When using Asterisk and a remote bank of PRIs (or any other form of PSTN connectivity for that matter), you may encounter an issue known as hairpinning. Hairpinning describes what happens when a call coming from the PSTN is routed by the access server (a Cisco AS5300, for example) back out through the PSTN. In VoIP this is often caused by the inability of the access server to initiate a session with the VoIP gateway.

VoIP and Hairpinning Illustration

In a simple scenario like the one illustrated above, another call leg is added when the PSTN routes the call back into the access server. If the access server again fails to reach the VoIP gateway, it will be routed back out the PSTN. Each leg of the call consumes a PRI B-channel; decreasing the overall number of channels available for new calls.
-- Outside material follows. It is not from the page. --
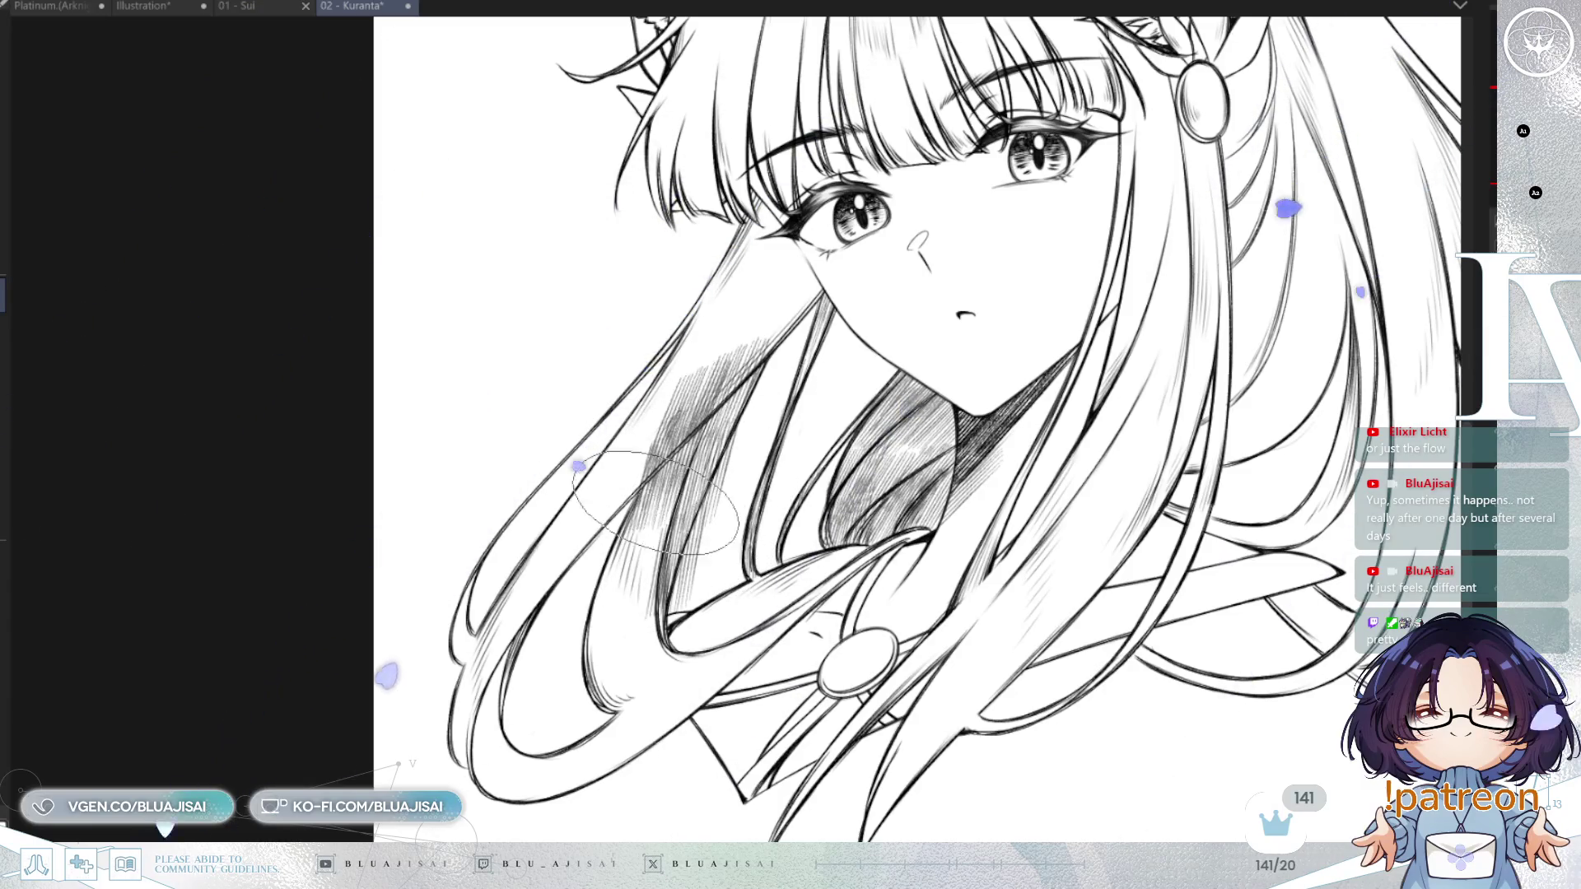
pyautogui.moveTo(735, 494); pyautogui.dragTo(840, 418)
When setting up a Cisco AS5300 to act as a remote PRI bank, I used the advice of other users and made the following configuration changes to the built-in IOS SIP user agent:

sip-ua
 retry invite 4
 retry response 3
 retry bye 2
 retry cancel 2

As the call volume was small, this configuration worked fine for a couple of years. I could see the hairpinning happening, but it wasn't affecting call quality or channel availability. Recently, the call volume increased dramatically, and although the call quality was still not affected, there was a real chance that the hairpinning could cause an outage if too many calls used too many channels.
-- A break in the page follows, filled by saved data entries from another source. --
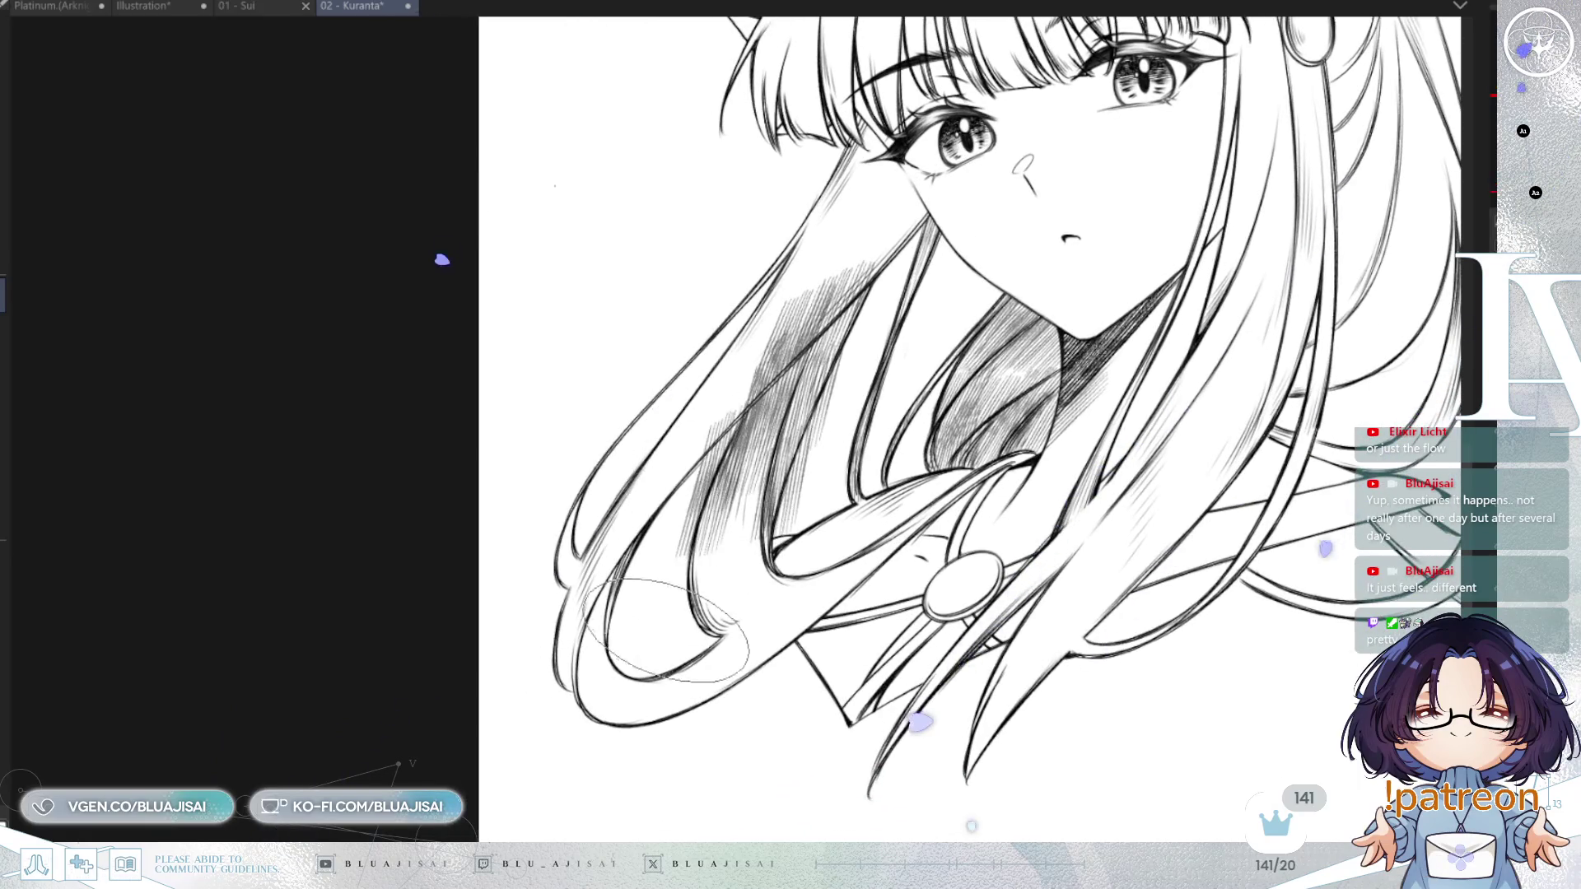
pyautogui.moveTo(634, 535)
pyautogui.mouseDown()
pyautogui.moveTo(576, 568)
pyautogui.moveTo(591, 681)
pyautogui.mouseUp()
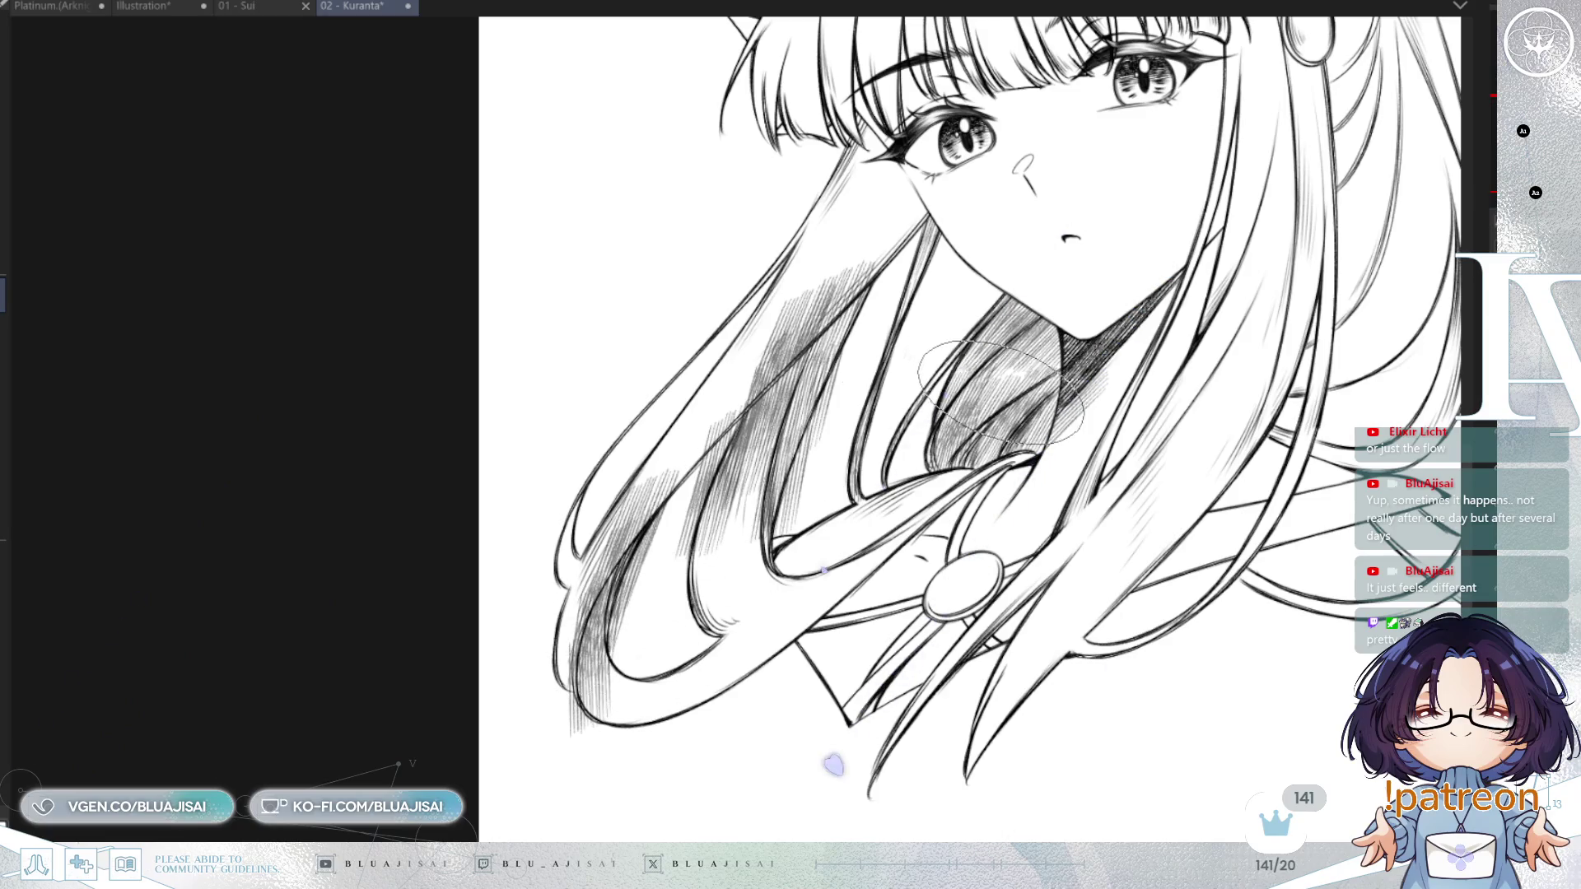
pyautogui.press('ctrl+z')
# Hatch the hair strands beneath the laurel crown.
pyautogui.moveTo(1439, 200)
pyautogui.mouseDown()
pyautogui.moveTo(1332, 320)
pyautogui.moveTo(1180, 430)
pyautogui.moveTo(1093, 391)
pyautogui.mouseUp()
pyautogui.press('h')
The solution to the problem was to revert to the IOS defaults for SIP retries. This increases the number of INVITE retries from 4 in the configuration above to 10. Since making that change, I haven't seen a single hairpin. Although call setup might take longer (potentially as much as 5 seconds based on timers and retries), the efficient channel usage on the PRI (not to mention possible charges depending upon how the PRI is provisioned) is well worth it. To date, I haven't received a single complaint from caller or callee regarding call setup times.